◆ **TEXT SHOWN**:

-
vetal
sjorge: It looks like your application performs a lot of lock/unlock syscalls. NFSv4 Delegation eliminates it.
-
vetal
sjorge: I assume if you try NFSv3 mount from client side you will have the same issue. BTW could you do it?
-
sjorge
the media mounts have ACLs on them, i never got it to work with nfs3, also why server_versmin=4
-
sjorge
but yes, I'd assume it would try to lock/unlock the db file for every insert/update without delegation those end up been separate calls
-
sjorge
oops, plex did not like me trying to mount it as nfs3
-
sjorge
it delete most stuff and recreated a bunch
-
sjorge
time to restore from a snapshot
-
sjorge
ah that makes sense, it can't read the media mounts on nfs3 so it assumes it's been deleted snd nukes everything
-
vetal
sjorge: Hmm. Did it log something ?
-
vetal
sjorge: You can't due to permission?
-
sjorge
no, but when the UI loaded eveything had the X over it and it was slowly cleaning it up
-
sjorge
like when i delete media it also does it, as since plex does not have acces without the ACLs being there
-
sjorge
it assumes it's gone and tries to clean up
-
sjorge
seems stuck again though
-
sjorge
ah yeah, time to boot single usermode, it as fstab now has nfs 3 in it, plex just starts doing it again after rebooting the vm
-
sjorge
it's actually probably easier to also rollback to a snapshot, let's see if i have a recent one
-
vetal
sjorge: It looks like plex remembers last used nfs options?

◆ **RECORDS SUPPLIED**:
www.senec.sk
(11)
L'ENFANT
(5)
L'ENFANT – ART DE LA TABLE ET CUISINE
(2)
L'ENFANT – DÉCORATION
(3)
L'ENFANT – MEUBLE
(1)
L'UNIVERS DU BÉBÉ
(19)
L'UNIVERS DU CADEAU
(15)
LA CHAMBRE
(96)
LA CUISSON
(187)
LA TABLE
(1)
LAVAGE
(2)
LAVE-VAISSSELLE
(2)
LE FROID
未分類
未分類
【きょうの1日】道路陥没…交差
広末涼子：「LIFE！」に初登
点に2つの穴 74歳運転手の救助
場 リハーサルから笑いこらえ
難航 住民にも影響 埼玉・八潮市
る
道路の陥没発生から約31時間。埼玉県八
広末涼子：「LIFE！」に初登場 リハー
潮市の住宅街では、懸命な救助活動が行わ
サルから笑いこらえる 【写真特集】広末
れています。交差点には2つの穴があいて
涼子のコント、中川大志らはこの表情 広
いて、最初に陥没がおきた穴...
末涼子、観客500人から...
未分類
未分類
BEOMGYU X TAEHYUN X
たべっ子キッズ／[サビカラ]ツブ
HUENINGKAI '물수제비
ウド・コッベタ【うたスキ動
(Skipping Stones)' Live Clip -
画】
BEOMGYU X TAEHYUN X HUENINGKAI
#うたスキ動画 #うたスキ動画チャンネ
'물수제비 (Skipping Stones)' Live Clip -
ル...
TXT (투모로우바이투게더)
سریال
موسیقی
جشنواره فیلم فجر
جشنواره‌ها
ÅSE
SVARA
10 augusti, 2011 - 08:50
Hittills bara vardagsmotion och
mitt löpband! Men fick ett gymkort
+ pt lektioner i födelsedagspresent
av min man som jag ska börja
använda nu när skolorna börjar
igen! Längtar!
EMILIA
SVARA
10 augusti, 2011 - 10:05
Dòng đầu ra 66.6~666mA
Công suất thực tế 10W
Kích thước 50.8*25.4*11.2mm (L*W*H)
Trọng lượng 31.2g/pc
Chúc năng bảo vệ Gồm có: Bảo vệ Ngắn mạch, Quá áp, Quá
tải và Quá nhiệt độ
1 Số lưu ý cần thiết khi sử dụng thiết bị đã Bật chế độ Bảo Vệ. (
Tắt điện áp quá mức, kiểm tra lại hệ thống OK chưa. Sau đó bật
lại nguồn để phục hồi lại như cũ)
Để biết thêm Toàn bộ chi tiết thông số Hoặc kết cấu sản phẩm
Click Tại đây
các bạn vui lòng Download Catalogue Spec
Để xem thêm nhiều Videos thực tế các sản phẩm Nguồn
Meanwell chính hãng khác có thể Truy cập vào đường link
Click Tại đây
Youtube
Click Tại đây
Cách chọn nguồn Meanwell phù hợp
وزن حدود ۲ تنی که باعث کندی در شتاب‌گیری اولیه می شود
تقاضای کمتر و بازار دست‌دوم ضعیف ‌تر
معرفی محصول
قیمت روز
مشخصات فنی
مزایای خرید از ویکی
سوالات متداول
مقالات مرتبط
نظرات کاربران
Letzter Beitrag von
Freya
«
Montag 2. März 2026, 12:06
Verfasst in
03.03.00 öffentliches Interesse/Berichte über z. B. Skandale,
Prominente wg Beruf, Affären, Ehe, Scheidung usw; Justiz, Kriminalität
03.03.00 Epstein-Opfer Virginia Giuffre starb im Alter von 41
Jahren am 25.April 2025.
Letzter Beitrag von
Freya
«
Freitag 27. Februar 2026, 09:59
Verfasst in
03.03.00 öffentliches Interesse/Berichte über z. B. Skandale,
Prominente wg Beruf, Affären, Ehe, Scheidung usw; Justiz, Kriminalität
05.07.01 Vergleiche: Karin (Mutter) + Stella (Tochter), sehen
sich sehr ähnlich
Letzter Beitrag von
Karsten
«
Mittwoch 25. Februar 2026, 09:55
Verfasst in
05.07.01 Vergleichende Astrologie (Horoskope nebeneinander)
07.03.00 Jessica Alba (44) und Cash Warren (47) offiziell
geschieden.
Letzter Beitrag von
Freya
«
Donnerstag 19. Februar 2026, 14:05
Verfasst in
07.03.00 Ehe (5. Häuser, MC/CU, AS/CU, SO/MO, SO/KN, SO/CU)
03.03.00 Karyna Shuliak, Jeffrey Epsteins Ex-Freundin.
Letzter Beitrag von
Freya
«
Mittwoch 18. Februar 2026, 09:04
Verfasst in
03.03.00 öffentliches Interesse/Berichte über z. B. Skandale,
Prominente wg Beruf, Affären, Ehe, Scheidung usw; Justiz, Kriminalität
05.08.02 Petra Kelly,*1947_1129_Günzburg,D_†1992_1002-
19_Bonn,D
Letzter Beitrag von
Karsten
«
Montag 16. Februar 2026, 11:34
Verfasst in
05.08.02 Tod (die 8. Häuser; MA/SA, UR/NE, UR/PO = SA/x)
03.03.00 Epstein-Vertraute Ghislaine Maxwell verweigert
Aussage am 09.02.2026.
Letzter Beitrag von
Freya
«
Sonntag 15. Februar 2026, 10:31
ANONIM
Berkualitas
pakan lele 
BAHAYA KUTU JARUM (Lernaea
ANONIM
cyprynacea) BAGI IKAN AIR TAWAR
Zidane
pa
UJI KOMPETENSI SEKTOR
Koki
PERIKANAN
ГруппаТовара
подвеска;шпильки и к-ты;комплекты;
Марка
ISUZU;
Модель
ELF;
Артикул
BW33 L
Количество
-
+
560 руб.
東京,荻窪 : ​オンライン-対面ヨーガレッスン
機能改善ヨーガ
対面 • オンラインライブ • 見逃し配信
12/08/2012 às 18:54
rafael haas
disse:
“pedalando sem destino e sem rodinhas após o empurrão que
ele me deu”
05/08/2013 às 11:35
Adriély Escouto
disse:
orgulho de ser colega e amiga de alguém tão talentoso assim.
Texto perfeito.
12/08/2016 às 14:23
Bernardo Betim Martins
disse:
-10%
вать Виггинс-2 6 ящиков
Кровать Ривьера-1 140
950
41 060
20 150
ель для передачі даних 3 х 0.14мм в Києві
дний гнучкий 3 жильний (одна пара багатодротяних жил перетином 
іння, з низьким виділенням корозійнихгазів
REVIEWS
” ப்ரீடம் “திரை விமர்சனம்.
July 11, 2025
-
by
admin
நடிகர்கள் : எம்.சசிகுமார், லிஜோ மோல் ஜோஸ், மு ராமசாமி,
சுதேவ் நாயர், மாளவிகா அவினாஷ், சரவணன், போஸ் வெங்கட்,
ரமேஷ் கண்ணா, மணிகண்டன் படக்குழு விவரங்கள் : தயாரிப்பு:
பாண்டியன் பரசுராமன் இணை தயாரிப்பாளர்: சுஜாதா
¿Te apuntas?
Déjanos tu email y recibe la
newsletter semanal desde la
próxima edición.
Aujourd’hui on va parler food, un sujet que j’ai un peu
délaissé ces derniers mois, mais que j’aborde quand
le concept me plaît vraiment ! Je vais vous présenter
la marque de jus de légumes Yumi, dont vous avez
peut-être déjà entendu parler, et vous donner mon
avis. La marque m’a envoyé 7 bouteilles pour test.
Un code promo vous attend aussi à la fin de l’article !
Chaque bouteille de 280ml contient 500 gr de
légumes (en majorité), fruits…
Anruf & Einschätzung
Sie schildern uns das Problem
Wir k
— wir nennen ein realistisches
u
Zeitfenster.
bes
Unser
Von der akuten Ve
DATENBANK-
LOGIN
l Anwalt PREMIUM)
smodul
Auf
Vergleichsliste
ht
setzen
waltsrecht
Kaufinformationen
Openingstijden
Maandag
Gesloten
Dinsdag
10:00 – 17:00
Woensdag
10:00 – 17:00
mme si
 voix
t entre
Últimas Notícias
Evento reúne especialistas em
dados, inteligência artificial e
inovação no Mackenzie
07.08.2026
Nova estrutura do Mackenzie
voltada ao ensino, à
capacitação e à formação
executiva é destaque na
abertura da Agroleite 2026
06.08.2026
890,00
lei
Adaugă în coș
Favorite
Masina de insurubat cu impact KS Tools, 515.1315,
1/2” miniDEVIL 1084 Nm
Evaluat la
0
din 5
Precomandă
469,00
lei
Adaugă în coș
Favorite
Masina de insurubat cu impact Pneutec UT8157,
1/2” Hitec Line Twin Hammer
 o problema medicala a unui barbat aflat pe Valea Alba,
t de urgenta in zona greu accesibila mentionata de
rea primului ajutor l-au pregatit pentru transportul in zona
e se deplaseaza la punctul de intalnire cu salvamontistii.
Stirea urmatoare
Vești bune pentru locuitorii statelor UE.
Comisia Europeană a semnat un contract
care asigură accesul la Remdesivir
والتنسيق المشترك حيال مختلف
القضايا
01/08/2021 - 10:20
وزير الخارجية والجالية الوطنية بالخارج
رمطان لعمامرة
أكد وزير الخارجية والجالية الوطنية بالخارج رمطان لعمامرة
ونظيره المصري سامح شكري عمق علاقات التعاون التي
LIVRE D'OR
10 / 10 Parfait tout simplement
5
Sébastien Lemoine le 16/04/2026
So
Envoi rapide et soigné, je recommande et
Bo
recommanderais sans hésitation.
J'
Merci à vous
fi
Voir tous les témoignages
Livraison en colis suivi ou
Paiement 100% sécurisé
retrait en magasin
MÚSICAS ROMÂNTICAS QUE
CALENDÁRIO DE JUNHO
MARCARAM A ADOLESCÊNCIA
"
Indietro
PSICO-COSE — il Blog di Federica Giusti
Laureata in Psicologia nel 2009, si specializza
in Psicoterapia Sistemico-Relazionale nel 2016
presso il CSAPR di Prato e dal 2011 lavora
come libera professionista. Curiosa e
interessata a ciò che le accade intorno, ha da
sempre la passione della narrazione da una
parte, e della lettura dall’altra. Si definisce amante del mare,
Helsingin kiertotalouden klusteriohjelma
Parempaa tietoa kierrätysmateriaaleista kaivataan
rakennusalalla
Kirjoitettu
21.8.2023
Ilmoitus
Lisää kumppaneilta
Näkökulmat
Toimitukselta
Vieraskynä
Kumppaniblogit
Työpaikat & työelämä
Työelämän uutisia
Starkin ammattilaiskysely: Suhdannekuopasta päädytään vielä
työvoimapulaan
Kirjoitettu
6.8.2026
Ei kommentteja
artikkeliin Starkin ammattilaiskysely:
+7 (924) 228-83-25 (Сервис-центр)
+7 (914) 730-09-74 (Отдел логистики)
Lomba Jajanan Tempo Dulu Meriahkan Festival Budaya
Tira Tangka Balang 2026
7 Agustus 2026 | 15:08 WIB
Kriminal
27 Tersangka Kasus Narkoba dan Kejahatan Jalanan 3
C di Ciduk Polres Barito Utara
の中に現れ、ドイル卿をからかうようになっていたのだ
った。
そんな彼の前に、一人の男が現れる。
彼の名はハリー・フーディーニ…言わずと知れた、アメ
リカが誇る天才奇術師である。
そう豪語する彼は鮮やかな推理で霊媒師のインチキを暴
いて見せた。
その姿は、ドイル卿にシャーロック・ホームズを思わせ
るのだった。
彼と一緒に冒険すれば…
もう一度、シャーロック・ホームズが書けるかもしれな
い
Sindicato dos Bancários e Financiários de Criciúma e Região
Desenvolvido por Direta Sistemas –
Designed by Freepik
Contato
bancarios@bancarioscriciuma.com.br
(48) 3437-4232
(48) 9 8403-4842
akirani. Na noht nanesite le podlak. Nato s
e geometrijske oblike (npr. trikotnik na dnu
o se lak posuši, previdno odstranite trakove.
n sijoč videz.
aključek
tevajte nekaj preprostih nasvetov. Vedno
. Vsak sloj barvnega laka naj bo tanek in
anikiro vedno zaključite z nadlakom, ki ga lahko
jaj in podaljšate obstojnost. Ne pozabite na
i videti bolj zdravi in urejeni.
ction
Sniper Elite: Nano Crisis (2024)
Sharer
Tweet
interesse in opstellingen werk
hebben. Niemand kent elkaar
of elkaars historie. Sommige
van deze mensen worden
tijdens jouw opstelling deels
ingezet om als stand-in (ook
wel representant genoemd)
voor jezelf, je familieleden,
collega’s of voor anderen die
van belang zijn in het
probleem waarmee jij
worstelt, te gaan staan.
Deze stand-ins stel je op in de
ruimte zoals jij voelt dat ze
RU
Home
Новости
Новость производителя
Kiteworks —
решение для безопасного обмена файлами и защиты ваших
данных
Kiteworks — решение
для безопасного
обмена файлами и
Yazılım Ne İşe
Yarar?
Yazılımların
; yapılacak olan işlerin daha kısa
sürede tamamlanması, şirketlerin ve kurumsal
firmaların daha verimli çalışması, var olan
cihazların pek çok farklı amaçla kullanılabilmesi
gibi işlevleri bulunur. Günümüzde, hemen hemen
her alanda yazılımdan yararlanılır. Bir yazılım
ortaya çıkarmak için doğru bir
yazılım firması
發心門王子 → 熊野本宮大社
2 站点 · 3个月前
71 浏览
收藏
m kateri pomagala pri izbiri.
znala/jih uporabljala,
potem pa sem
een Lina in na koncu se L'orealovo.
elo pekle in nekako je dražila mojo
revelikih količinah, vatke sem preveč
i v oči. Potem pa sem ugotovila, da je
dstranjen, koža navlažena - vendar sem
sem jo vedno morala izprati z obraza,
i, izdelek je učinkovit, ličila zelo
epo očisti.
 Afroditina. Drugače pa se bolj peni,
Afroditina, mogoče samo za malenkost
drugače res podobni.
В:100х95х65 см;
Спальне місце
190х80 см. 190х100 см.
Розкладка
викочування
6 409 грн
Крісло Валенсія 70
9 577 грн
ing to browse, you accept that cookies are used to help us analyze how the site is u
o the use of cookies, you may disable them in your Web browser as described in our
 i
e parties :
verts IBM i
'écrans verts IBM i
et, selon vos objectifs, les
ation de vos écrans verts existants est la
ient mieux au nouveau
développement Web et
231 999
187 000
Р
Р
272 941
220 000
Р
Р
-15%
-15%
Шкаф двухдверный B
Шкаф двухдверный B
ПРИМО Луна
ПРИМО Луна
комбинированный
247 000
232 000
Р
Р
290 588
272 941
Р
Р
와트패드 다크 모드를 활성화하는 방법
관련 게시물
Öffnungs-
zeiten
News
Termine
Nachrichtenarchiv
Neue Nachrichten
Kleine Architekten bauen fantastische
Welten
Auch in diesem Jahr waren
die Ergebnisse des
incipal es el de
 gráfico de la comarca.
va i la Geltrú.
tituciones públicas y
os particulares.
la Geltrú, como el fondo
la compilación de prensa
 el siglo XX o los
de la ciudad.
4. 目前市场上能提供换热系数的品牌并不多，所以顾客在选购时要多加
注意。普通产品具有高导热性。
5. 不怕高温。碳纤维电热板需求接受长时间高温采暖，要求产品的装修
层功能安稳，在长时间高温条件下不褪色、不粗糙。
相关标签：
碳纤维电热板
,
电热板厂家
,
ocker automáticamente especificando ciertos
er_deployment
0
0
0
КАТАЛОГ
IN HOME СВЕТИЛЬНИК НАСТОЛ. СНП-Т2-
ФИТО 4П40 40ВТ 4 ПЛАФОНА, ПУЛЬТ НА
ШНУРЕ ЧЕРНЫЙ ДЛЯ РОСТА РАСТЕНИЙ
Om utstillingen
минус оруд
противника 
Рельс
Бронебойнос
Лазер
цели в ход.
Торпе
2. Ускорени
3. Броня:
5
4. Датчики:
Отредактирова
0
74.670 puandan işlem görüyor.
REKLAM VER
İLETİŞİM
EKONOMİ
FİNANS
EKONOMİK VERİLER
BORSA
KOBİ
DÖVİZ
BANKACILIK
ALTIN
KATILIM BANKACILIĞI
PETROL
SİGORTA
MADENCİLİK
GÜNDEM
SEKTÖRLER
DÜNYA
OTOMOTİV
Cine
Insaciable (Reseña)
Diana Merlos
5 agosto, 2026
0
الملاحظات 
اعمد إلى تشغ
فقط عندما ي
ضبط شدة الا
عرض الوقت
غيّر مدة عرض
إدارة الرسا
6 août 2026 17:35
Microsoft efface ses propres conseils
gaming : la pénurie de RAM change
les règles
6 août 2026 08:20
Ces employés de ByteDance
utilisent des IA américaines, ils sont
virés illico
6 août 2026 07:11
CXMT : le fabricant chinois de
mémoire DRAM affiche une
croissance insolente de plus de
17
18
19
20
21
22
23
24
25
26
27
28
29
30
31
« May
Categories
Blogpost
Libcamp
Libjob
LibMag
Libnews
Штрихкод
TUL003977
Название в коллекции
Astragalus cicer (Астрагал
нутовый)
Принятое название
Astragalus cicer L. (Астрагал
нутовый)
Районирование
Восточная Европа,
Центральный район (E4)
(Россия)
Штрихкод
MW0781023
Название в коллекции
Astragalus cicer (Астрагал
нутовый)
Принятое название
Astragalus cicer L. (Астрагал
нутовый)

◆ **TASKS TO COMPLETE**:
1 - Rewrite the records from their first line through the line containing "涼子のコント、中川大志らはこの表情 広", changing "L'ENFANT" to "LE BÉBÉ" and leaving everything else unchanged.
2 - Carry the NFS and Plex thread further, starting after its last message.
The records bear no relation to the NFS and Plex thread.

◆ **ANSWERS BY ITEM NUMBER**:
1 -
www.senec.sk
(11)
LE BÉBÉ
(5)
LE BÉBÉ – ART DE LA TABLE ET CUISINE
(2)
LE BÉBÉ – DÉCORATION
(3)
LE BÉBÉ – MEUBLE
(1)
L'UNIVERS DU BÉBÉ
(19)
L'UNIVERS DU CADEAU
(15)
LA CHAMBRE
(96)
LA CUISSON
(187)
LA TABLE
(1)
LAVAGE
(2)
LAVE-VAISSSELLE
(2)
LE FROID
未分類
未分類
【きょうの1日】道路陥没…交差
広末涼子：「LIFE！」に初登
点に2つの穴 74歳運転手の救助
場 リハーサルから笑いこらえ
難航 住民にも影響 埼玉・八潮市
る
道路の陥没発生から約31時間。埼玉県八
広末涼子：「LIFE！」に初登場 リハー
潮市の住宅街では、懸命な救助活動が行わ
サルから笑いこらえる 【写真特集】広末
れています。交差点には2つの穴があいて
涼子のコント、中川大志らはこの表情 広

2 -
-
sjorge
no, I edited fstab
-
sjorge
so when plex wrecked itself i killed rhe vm, restored a snapshot and booted the vm
-
sjorge
so it mounted it with nfs3 again and plex has the same issue it can't access rhe media and starts deleting
-
vetal
sjorge: Do I understand right, that you have only nfs client? Or several nfs clients and connections ?
-
sjorge
doh just setting minver back to 4 fixed it as now it can't mount anything, let me fix fstab
-
sjorge
It depends, the media ds and some others have multiple
-
sjorge
The dataset for /var/lib/plex... just one client
-
sjorge
Since it makes no sense to have multiple client try and use that
-
sjorge
I wonder if I can trigger the behavior with just sqlite3 as plex uses there own modified variant of that, that would be a nice test case
-
vetal
sjorge: I wonder about whether locking is really needed, if only application accesses to the files.
-
sjorge
is delegation just not support on anything thatis not 4.0 (spec wise) ?
-
sjorge
I mean if we document that it's only support on 4.0 somewhere it's probably OK then
-
vetal
sjorge: Or there is possibility that several applications can access the same file simultaneusly?
-
vetal
sjorge: are you asking about nfsv4.1?
-
sjorge
In theory yes, if plex crashes and doesn't cleanup properly one process could still have the db open while the new one tries to start
-
sjorge
Since server_delegation=off has it broken on 4.0 and 4.1, but server_delegation=on only on 4.1
-
vetal
sjorge: sorry if it crashes all processes are killed then?
-
sjorge
vetal no, plex forks a bunch of things so if one of those crashes/gets stuck plex just spawns another one.
-
vetal
sjorge: "Since server_delegation=off has it broken on 4.0 and 4.1" Sorry, didn't get it.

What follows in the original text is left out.